Data entries:
###
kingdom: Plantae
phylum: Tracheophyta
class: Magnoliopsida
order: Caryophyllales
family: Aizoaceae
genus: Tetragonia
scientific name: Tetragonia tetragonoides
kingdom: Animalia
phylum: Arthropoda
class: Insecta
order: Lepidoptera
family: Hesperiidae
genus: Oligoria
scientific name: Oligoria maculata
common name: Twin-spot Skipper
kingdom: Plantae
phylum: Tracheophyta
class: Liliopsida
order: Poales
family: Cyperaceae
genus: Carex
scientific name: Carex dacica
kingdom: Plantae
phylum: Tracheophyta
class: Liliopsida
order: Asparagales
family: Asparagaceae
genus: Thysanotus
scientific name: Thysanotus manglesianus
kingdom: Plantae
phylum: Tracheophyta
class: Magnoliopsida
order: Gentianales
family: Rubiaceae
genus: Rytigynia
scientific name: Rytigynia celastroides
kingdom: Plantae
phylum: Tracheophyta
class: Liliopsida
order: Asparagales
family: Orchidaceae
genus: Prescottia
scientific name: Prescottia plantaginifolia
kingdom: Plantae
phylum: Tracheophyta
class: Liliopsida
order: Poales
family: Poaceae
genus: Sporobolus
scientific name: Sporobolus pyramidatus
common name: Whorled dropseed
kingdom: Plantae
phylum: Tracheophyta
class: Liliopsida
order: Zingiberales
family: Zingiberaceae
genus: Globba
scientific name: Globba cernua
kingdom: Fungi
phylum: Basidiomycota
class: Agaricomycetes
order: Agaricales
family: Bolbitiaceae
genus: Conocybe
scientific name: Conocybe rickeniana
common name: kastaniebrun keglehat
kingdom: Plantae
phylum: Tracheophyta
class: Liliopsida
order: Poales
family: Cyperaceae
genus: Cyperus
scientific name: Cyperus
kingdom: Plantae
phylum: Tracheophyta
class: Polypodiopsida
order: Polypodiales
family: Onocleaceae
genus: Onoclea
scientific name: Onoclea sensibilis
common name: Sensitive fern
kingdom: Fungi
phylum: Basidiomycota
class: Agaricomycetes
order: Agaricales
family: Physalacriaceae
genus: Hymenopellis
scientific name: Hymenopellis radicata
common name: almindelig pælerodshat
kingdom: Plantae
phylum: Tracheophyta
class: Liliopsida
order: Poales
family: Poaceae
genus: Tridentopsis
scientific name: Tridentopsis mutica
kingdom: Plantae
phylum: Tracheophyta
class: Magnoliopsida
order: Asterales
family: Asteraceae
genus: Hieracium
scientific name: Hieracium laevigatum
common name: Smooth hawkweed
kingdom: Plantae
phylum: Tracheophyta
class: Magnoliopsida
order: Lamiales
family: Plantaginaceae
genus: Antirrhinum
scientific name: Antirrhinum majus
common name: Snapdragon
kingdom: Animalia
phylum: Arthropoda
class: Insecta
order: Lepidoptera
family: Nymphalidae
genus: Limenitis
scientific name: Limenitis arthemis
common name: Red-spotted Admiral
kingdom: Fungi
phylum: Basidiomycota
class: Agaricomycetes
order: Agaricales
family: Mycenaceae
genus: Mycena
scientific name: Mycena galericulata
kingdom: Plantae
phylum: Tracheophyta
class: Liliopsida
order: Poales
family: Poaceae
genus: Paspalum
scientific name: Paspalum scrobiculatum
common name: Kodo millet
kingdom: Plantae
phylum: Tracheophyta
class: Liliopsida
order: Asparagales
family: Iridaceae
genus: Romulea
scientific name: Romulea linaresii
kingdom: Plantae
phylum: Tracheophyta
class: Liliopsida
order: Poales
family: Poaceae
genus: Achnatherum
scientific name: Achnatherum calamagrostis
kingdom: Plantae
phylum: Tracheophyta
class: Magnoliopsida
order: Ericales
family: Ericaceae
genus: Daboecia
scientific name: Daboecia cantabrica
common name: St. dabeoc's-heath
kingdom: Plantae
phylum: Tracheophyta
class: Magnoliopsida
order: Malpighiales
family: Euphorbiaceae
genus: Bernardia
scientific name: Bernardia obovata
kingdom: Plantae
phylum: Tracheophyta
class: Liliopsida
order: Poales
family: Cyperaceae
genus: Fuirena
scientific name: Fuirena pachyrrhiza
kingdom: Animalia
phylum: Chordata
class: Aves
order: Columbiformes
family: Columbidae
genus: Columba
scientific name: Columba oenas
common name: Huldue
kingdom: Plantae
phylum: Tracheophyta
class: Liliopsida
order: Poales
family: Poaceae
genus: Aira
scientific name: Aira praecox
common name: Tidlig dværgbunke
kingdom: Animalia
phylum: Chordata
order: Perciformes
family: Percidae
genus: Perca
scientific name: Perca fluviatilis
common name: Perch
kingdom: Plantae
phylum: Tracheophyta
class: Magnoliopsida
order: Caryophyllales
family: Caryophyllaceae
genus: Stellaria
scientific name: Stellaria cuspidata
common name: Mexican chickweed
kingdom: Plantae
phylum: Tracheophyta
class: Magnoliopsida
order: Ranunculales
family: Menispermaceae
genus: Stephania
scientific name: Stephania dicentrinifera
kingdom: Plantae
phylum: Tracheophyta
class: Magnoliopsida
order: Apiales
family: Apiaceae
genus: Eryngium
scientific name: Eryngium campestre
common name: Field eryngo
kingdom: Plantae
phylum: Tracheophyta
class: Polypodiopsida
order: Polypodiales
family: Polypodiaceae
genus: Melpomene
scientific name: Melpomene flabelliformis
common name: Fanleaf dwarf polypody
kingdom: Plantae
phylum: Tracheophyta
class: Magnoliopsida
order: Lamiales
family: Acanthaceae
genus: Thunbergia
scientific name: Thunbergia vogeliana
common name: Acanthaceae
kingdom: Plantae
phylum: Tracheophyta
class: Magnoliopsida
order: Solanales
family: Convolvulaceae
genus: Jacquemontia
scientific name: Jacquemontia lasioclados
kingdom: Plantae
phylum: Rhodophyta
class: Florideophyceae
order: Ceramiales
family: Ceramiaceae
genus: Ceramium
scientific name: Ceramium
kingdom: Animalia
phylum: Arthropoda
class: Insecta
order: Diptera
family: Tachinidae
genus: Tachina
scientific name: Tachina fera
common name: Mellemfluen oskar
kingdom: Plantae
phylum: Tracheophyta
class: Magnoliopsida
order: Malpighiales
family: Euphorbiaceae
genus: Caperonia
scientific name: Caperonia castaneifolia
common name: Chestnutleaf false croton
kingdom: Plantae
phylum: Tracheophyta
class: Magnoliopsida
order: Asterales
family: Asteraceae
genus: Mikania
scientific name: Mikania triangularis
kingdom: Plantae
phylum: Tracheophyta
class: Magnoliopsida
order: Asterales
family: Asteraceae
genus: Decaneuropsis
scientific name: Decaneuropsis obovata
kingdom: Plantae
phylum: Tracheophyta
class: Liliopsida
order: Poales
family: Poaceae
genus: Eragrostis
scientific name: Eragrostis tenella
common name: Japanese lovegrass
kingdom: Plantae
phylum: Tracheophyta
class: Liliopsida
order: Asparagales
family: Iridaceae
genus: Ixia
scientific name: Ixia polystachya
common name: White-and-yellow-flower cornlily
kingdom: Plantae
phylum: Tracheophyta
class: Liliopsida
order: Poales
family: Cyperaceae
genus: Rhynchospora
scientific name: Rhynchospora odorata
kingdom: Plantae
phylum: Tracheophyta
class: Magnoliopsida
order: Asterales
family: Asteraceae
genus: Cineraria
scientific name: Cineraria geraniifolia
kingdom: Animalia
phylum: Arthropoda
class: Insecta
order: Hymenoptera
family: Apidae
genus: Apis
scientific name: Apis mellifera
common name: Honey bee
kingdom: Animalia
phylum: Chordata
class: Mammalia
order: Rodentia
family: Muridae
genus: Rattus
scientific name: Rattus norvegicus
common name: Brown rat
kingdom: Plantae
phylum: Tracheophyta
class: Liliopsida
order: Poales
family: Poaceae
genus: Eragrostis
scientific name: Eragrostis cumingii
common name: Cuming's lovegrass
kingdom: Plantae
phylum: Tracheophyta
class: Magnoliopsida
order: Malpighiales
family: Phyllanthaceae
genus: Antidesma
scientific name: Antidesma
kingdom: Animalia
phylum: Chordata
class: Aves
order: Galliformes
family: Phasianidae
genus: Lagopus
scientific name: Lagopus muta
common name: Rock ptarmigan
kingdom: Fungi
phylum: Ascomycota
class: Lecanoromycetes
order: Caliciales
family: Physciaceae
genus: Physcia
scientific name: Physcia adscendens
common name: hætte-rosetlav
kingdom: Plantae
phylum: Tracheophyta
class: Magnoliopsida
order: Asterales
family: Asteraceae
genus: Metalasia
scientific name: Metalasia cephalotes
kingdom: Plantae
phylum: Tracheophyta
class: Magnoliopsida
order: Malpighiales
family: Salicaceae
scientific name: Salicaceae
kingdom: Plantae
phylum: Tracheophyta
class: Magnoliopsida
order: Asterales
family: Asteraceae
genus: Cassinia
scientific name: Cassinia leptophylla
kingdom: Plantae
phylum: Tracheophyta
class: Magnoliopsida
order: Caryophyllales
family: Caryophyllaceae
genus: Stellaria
###
Copy the items verbatim, starting at the first line and ending at the line that contains "genus: Sporobolus", including that line.

**Task answer**
kingdom: Plantae
phylum: Tracheophyta
class: Magnoliopsida
order: Caryophyllales
family: Aizoaceae
genus: Tetragonia
scientific name: Tetragonia tetragonoides
kingdom: Animalia
phylum: Arthropoda
class: Insecta
order: Lepidoptera
family: Hesperiidae
genus: Oligoria
scientific name: Oligoria maculata
common name: Twin-spot Skipper
kingdom: Plantae
phylum: Tracheophyta
class: Liliopsida
order: Poales
family: Cyperaceae
genus: Carex
scientific name: Carex dacica
kingdom: Plantae
phylum: Tracheophyta
class: Liliopsida
order: Asparagales
family: Asparagaceae
genus: Thysanotus
scientific name: Thysanotus manglesianus
kingdom: Plantae
phylum: Tracheophyta
class: Magnoliopsida
order: Gentianales
family: Rubiaceae
genus: Rytigynia
scientific name: Rytigynia celastroides
kingdom: Plantae
phylum: Tracheophyta
class: Liliopsida
order: Asparagales
family: Orchidaceae
genus: Prescottia
scientific name: Prescottia plantaginifolia
kingdom: Plantae
phylum: Tracheophyta
class: Liliopsida
order: Poales
family: Poaceae
genus: Sporobolus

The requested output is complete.